Pick up the blog post intro below where it stops, and keep going in the same chatty voice.

- TEXT EXCERPT:
•••••

And then there was a post

This is an amazing hook.  Right now.  At least, that's what I was hoping for, the type of beginning word or phrase that sucks you, the reader, right on in and keeps you hanging around to finish at least the first paragraph.  Because that's how awesome of a writer I am.  Or at least, how awesome of a writer I hope to become.  While maintaining that the use of the word awesome does not preclude me from entering the world of blogging genius.  but perhaps I digress, at least let me begin with how this all began, or I guess, is beginning.

•••••

- INFORMATION PROVIDED:

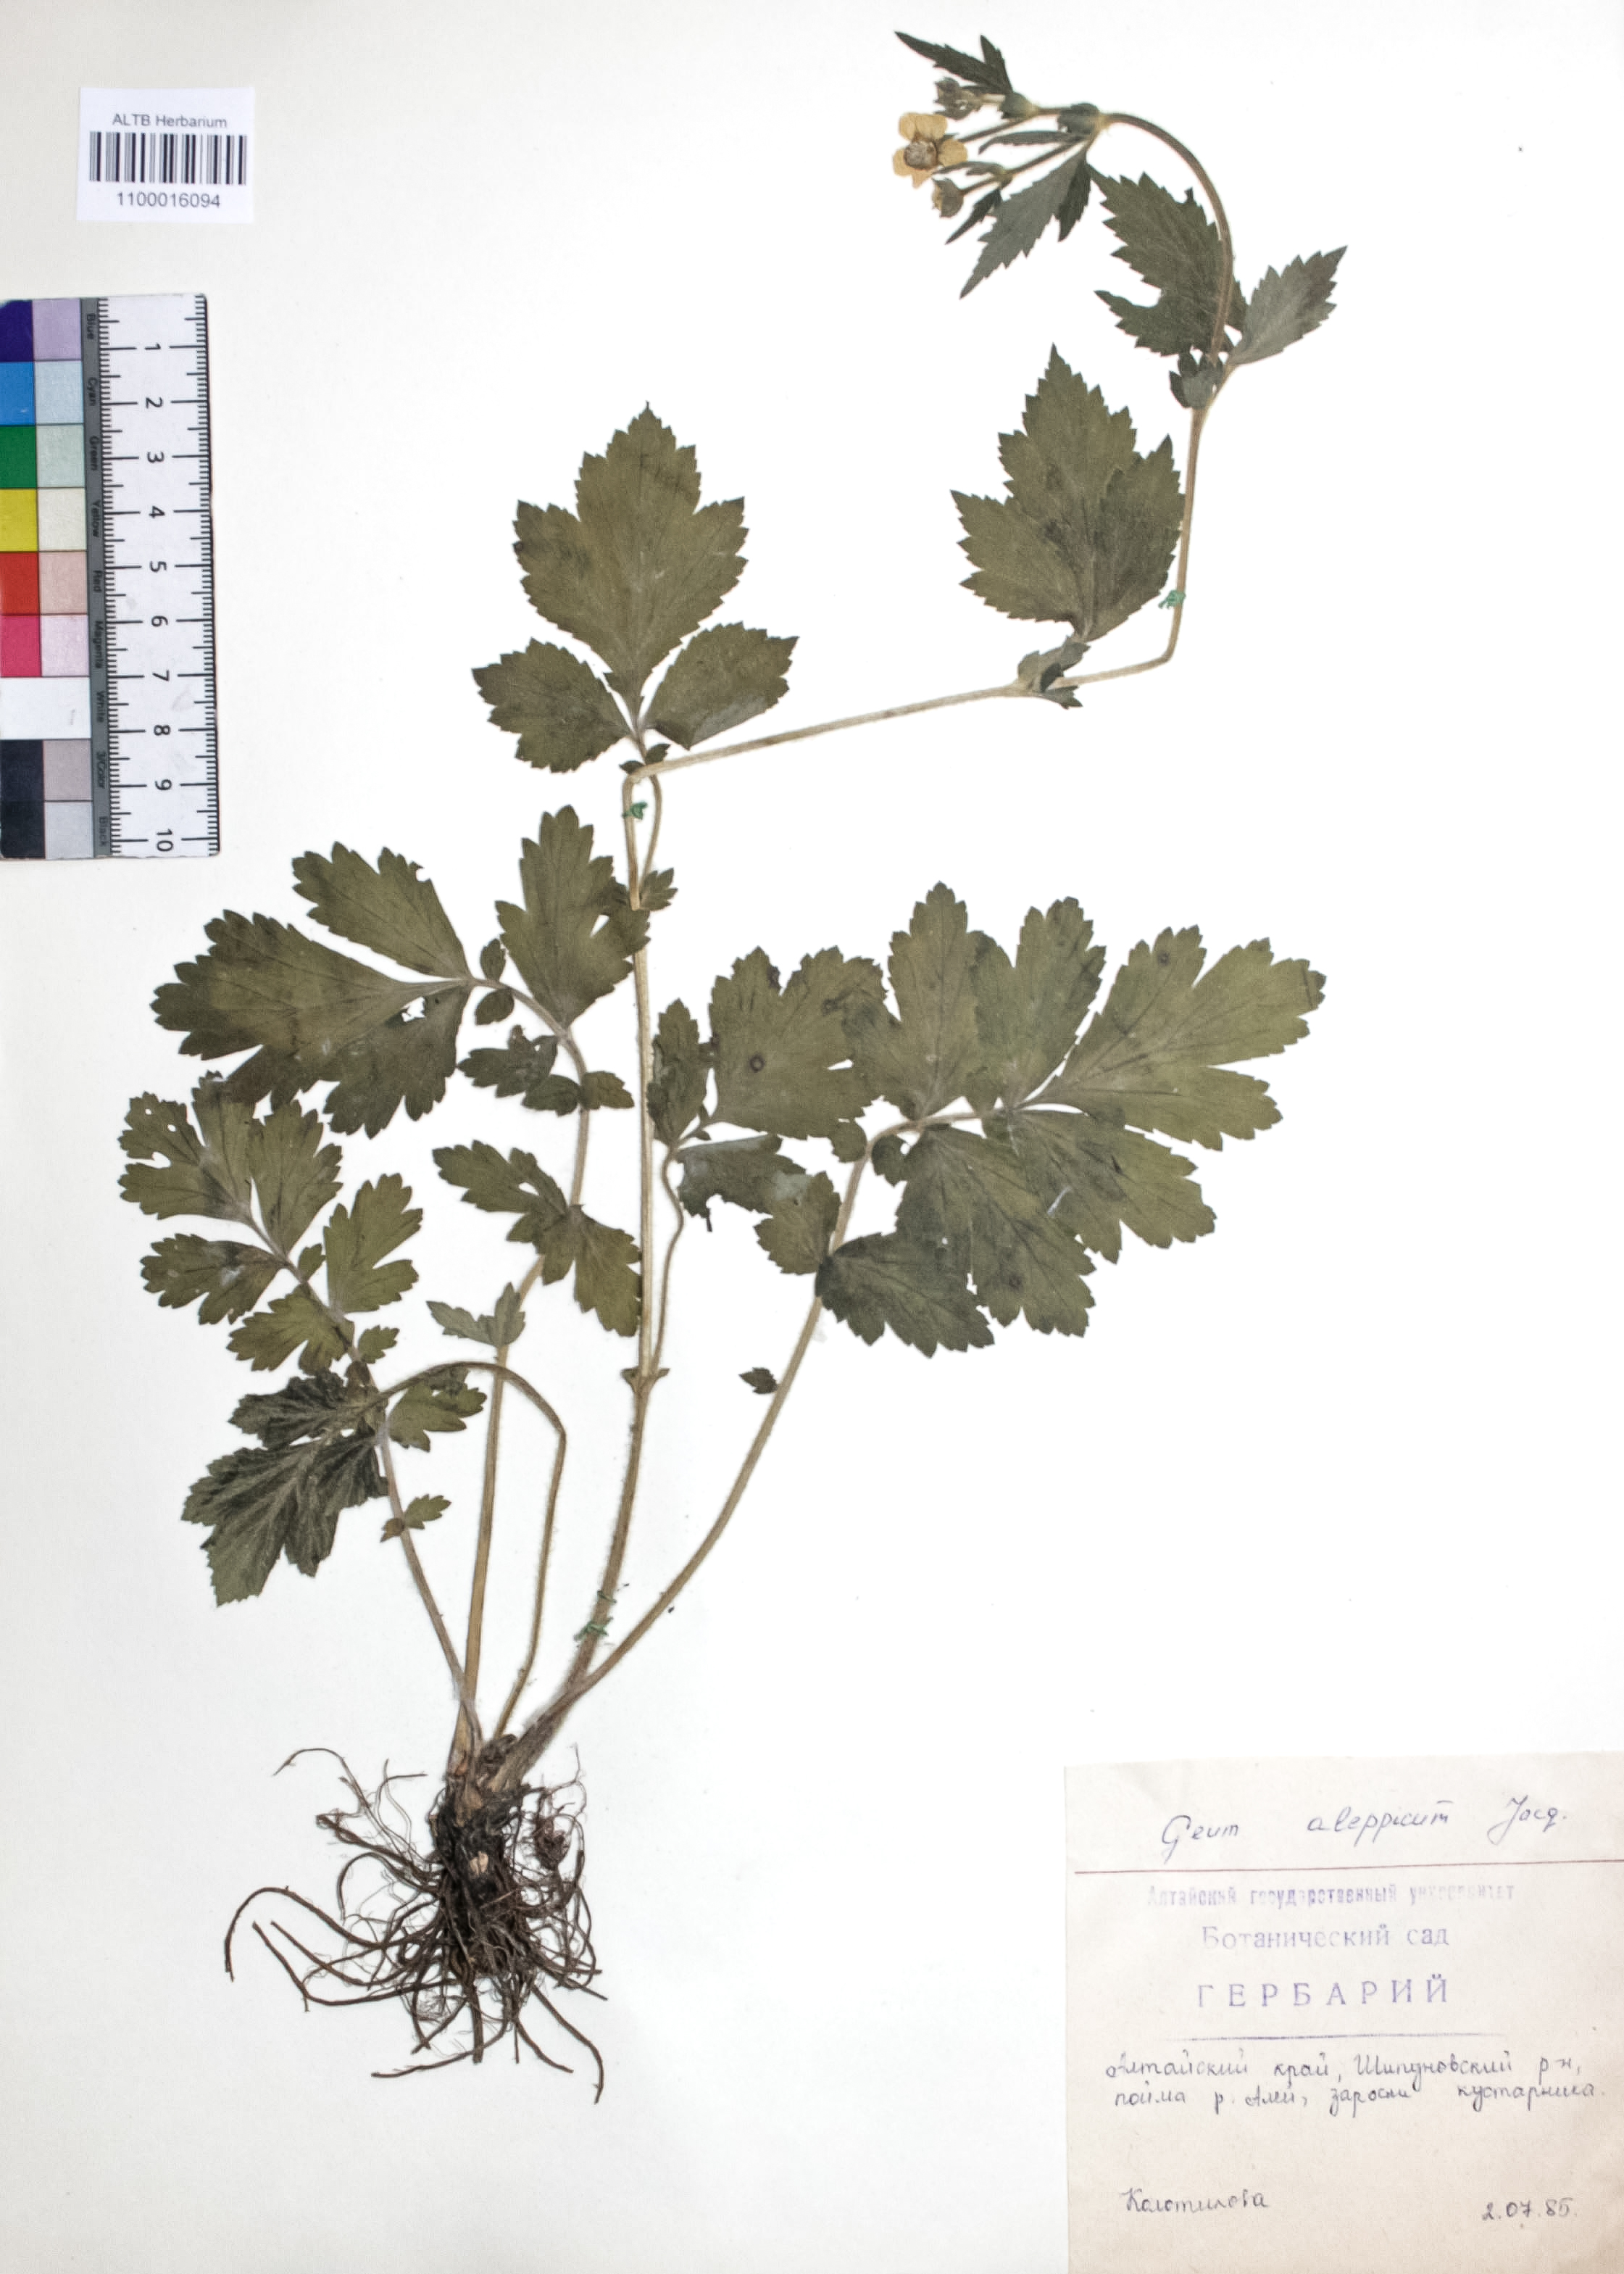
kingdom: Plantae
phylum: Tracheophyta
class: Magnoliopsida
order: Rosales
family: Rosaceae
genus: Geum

•••••

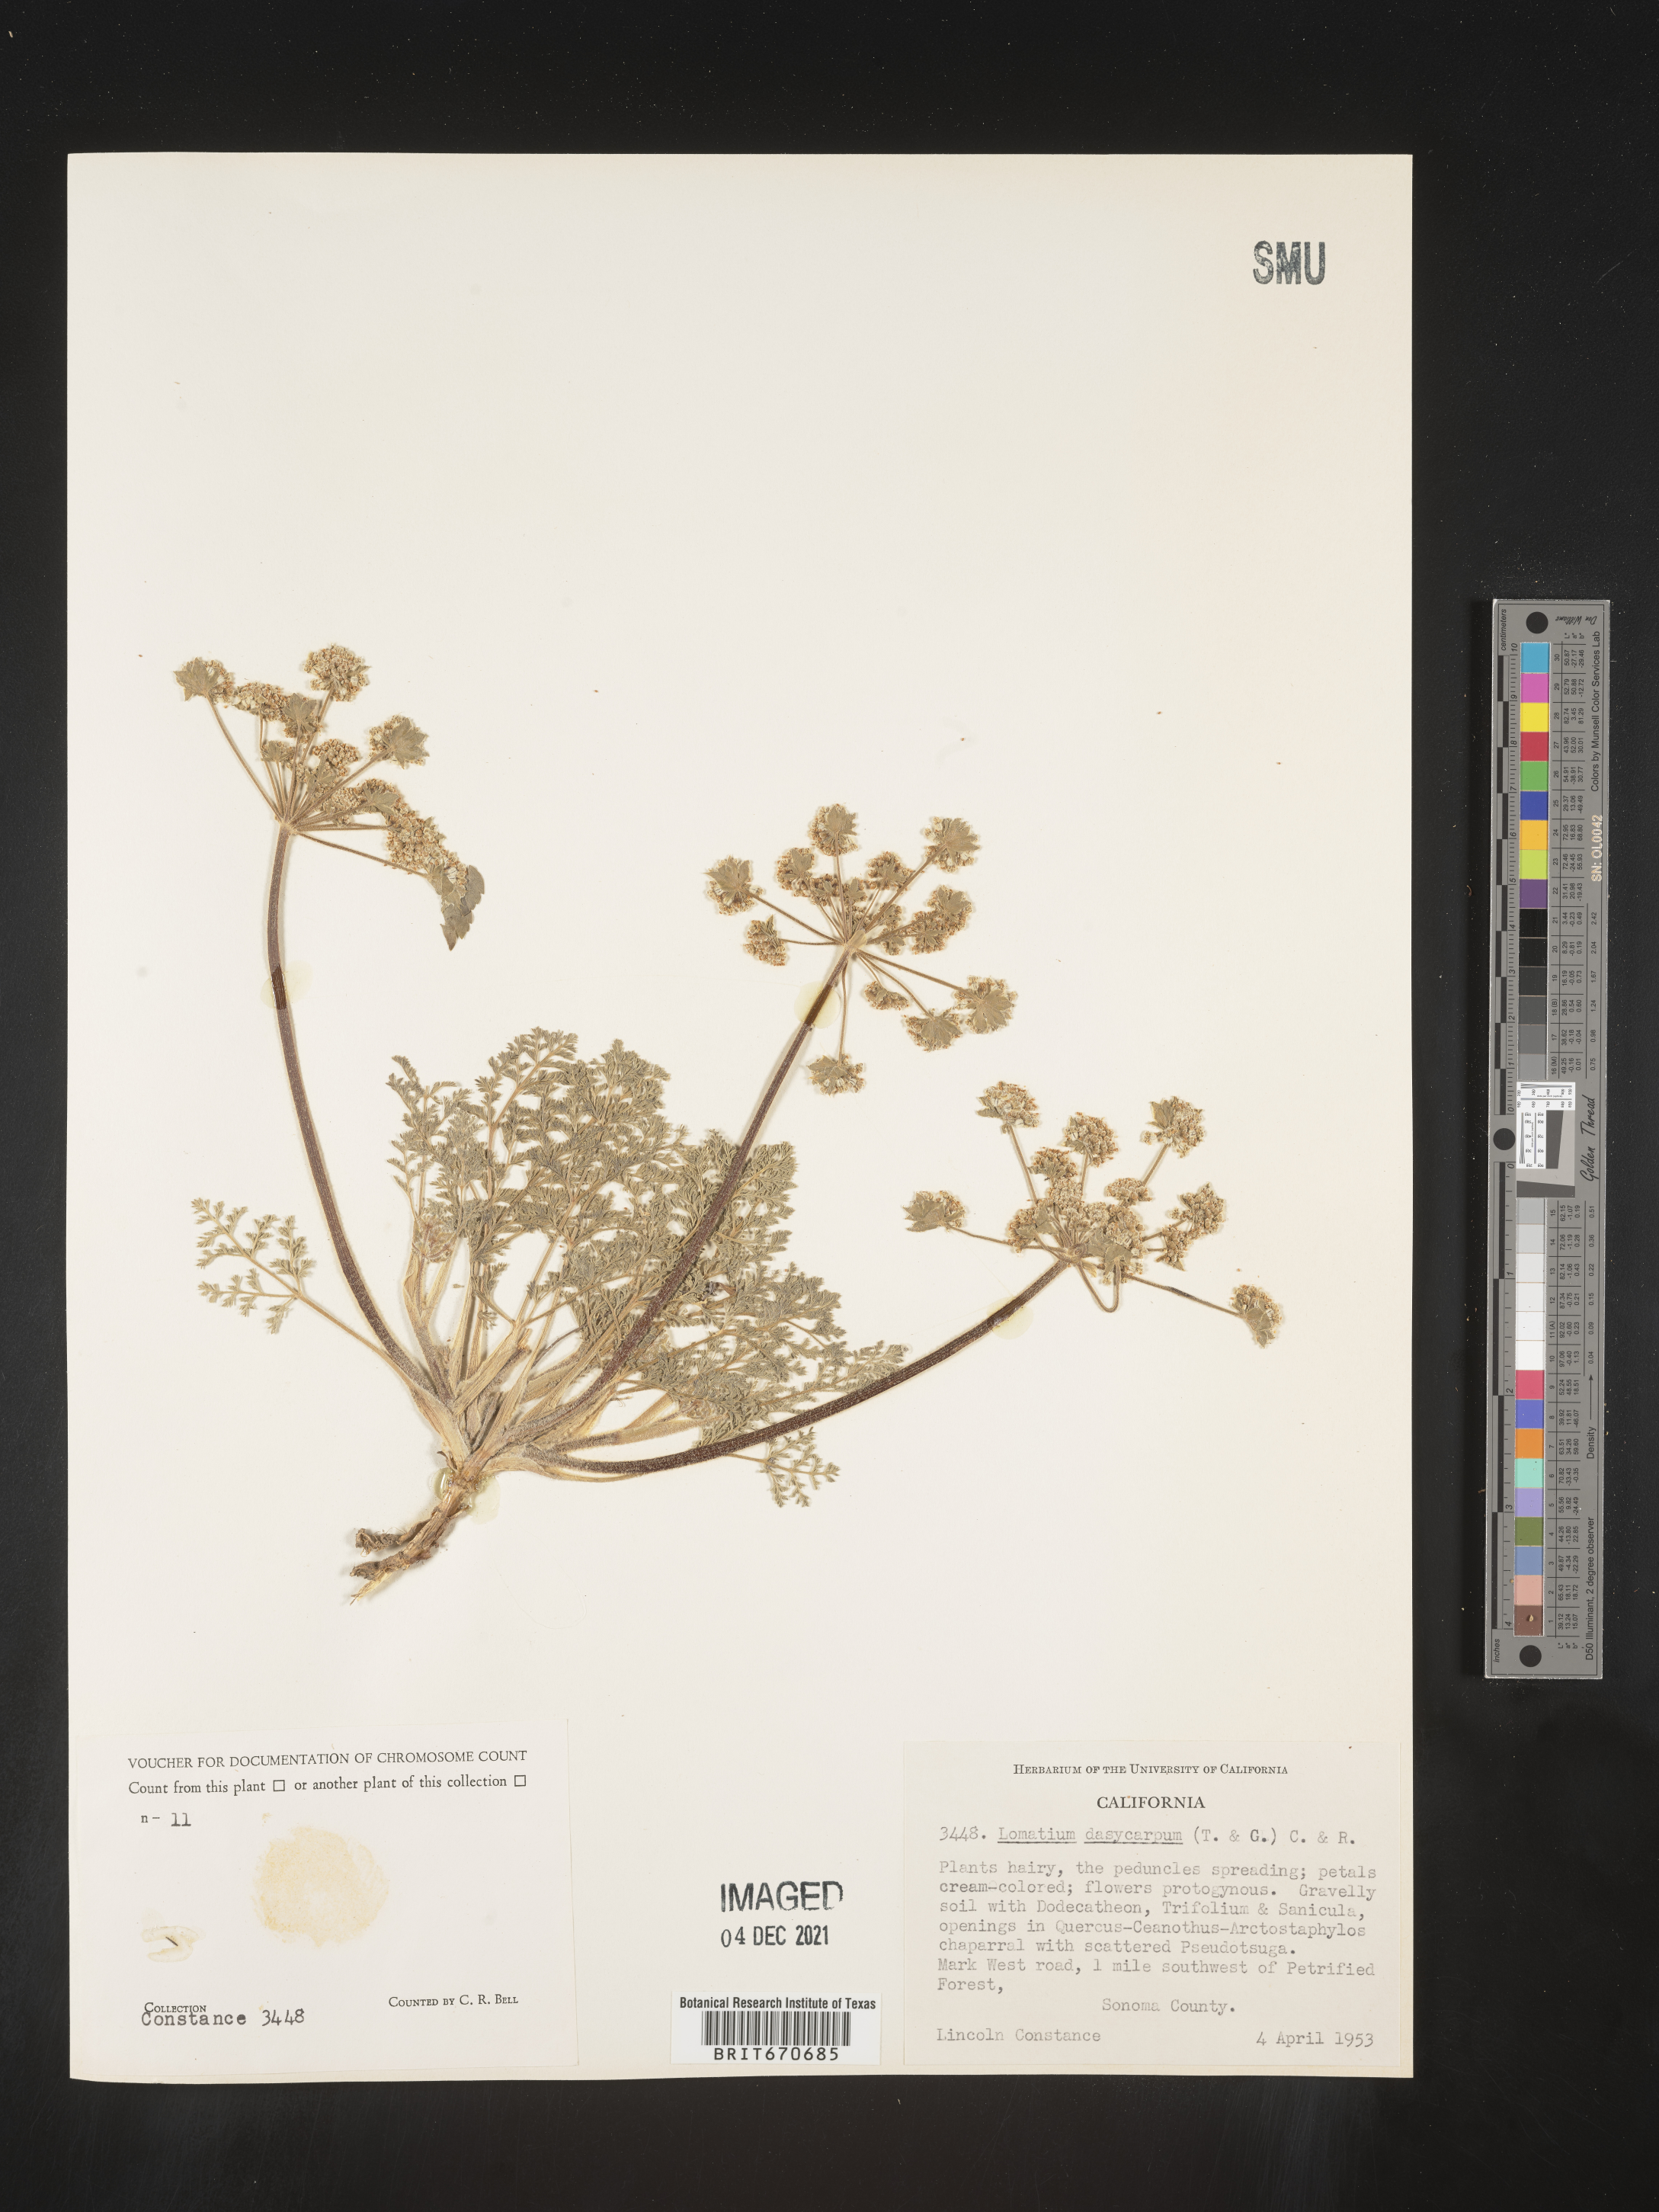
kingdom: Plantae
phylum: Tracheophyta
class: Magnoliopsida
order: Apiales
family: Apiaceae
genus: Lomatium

•••••

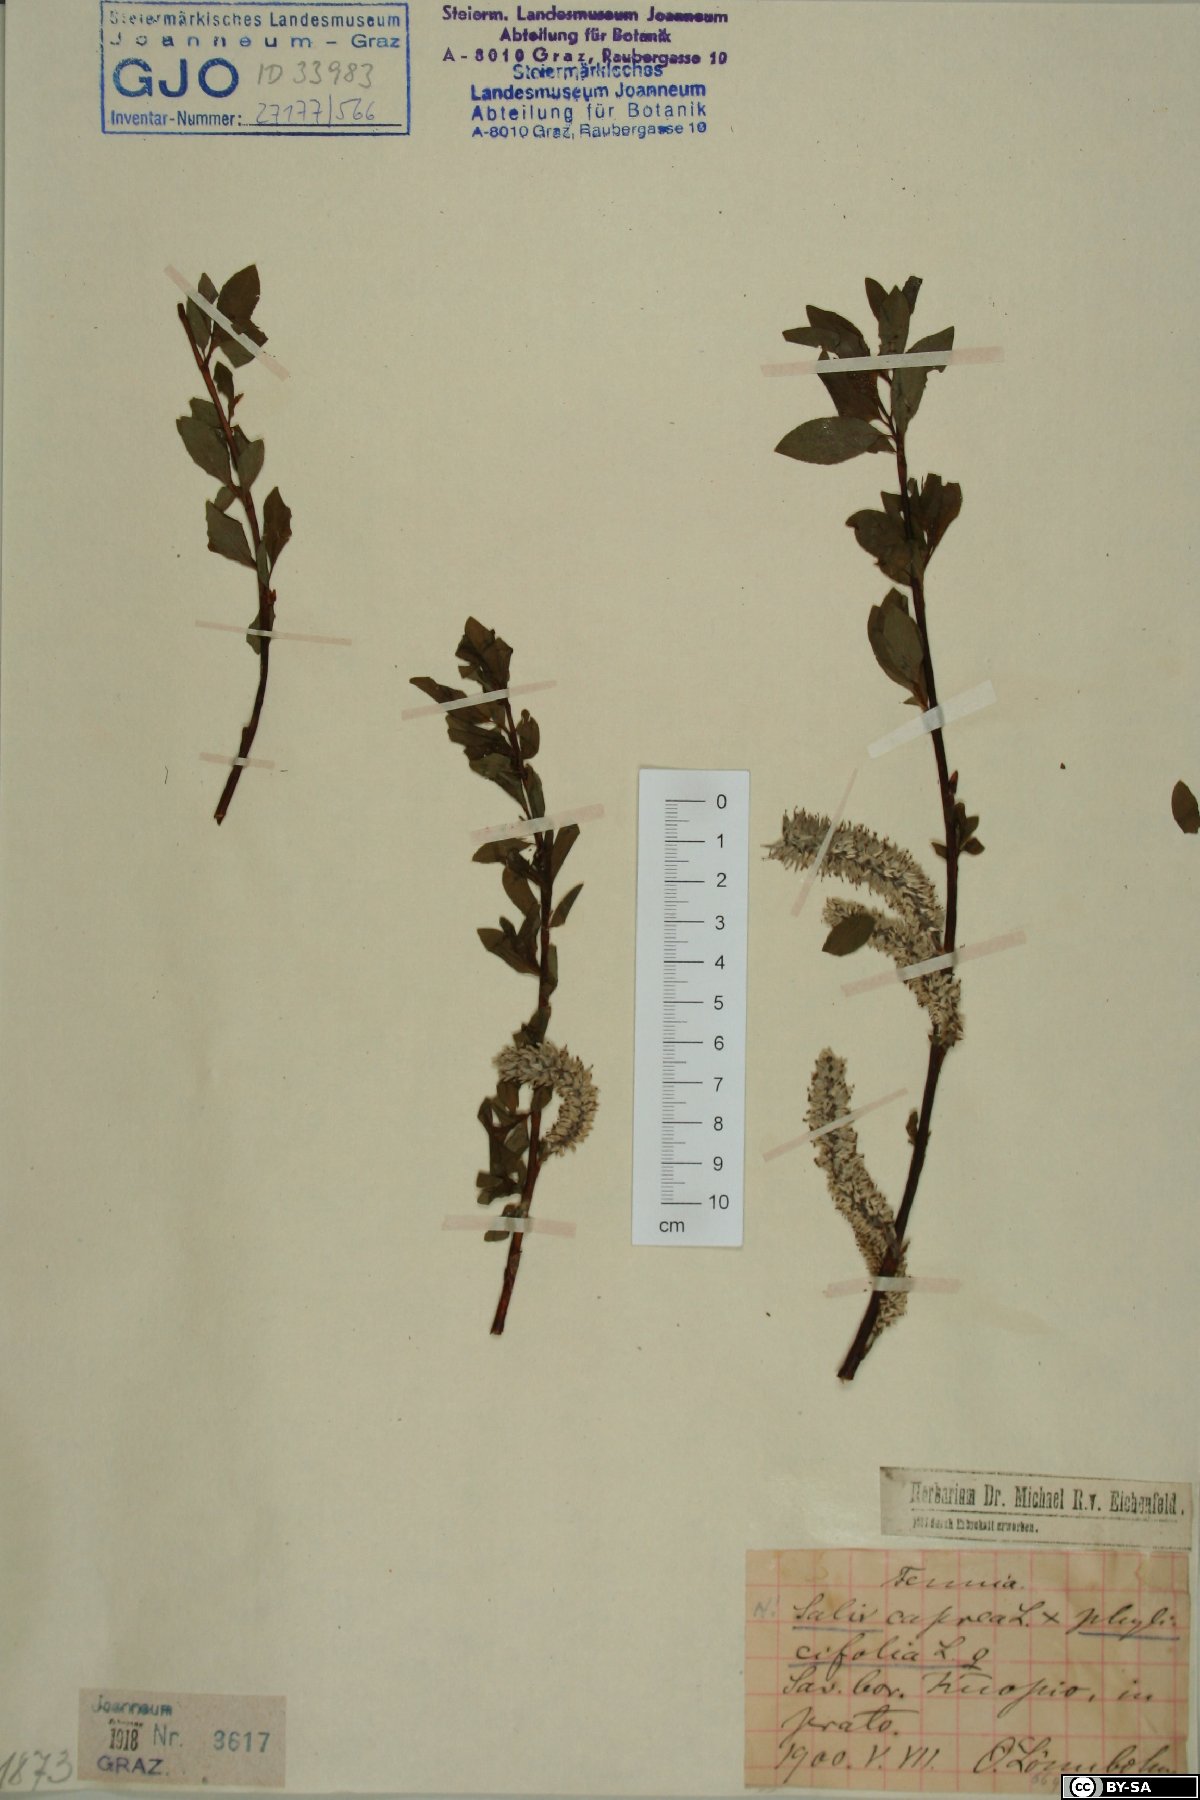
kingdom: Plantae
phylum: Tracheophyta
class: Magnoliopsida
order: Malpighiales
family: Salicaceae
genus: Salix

•••••

- RESULT FOR THIS TASK:
I am an adult.  Along with all the trappings of bills and responsibility, although I have managed to avoid jury duty thus far (I hope that admission doesn't promote some sort of karmic retrobution).  But I, I think like many of my so called generation, am still searching for my path, or my calling.  I'm about to finish my master's degree in Theatre.  I know, I know.  It has been amazing and tumultious though.  But more on that later.  And no, by the way, just because I know it's what you are thinking, I don't want to teach.  So what now?  I currently am floating between two coasts in a Keroacian avoidance of roots and commitment.  And I have decided to embark on the self-discovery route.  I want to know who I am and what I want to do.  It's strange to have arrived at the point I've always wanted, a crazy bohemian life where I travel, I observe and I record, and to find out that maybe I've missed something along the way.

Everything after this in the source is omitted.